Correct Answer: CExplanation:The deep peroneal nerve innervates the muscles of the anterior compartment of the leg, which are responsible for active dorsiflexion of the ankle (tibialis anterior) and toe extension (extensor hallucis longus, extensor digitorum longus). It also provides sensation to the first dorsal webspace. The described motor weakness and sensory deficit are classic signs of deep peroneal nerve compromise due to acute compartment syndrome in the anterior compartment.A. Tibial nerve; superficial posterior compartment:The tibial nerve innervates the superficial and deep posterior compartments, responsible for plantarflexion of the ankle and toe flexion. Its sensory distribution includes the sole of the foot.B. Superficial peroneal nerve; lateral compartment:The superficial peroneal nerve innervates the muscles of the lateral compartment (peroneus longus and brevis), which are responsible for active eversion of the ankle. Its sensory distribution is the lateral dorsum of the foot. While the case mentions altered sensation in this distribution, the profound motor weakness described points more strongly to the deep peroneal nerve.D. Sural nerve; deep posterior compartment:The sural nerve is a purely sensory nerve, providing sensation to the lateral aspect of the foot and ankle. It does not innervate any muscles.E. Saphenous nerve; medial compartment:The saphenous nerve is a purely sensory nerve, providing sensation to the medial aspect of the leg and foot. It does not innervate any muscles.

Question 640

Topic: 8. Foot and Ankle

A patient presents with acute compartment syndrome isolated to the lateral compartment of the lower leg. If left untreated, which of the following functional deficits is most likely to result?

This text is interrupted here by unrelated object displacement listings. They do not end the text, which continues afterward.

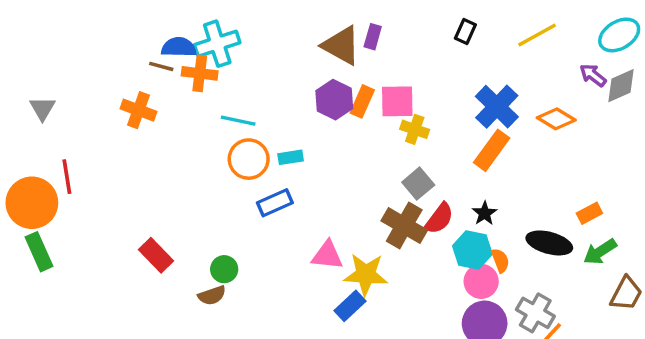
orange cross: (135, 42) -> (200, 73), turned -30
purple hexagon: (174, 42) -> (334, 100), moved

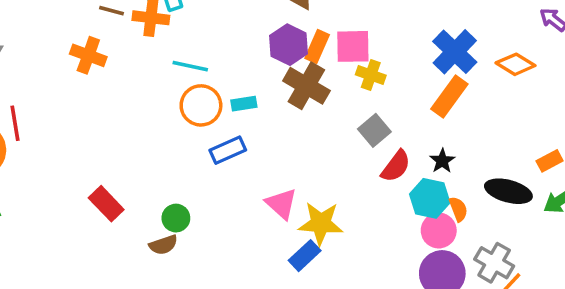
brown cross: (404, 225) -> (306, 86), moved
pink triangle: (327, 255) -> (281, 204), turned 36

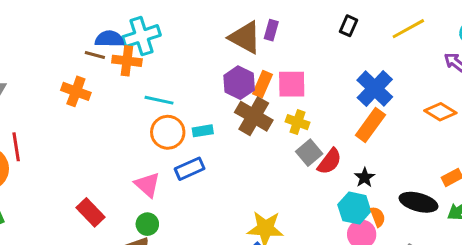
orange diamond: (516, 64) -> (440, 112), moved
yellow cross: (371, 75) -> (297, 122), moved
red semicircle: (396, 166) -> (330, 161), moved
pink triangle: (281, 204) -> (147, 185), moved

. Inability to dorsiflex the great toe
. Weakness in ankle eversion and loss of sensation over the dorsum of the foot
. Inability to plantarflex the ankle
. Loss of sensation isolated to the first web space
. Clawing of the lesser toes

Correct Answer & Explanation

. Weakness in ankle eversion and loss of sensation over the dorsum of the foot


Explanation

The lateral compartment contains the peroneus longus and brevis muscles (ankle eversion) and the superficial peroneal nerve. Ischemia to this compartment causes weakness in eversion and sensory loss over the dorsum of the foot (excluding the first web space).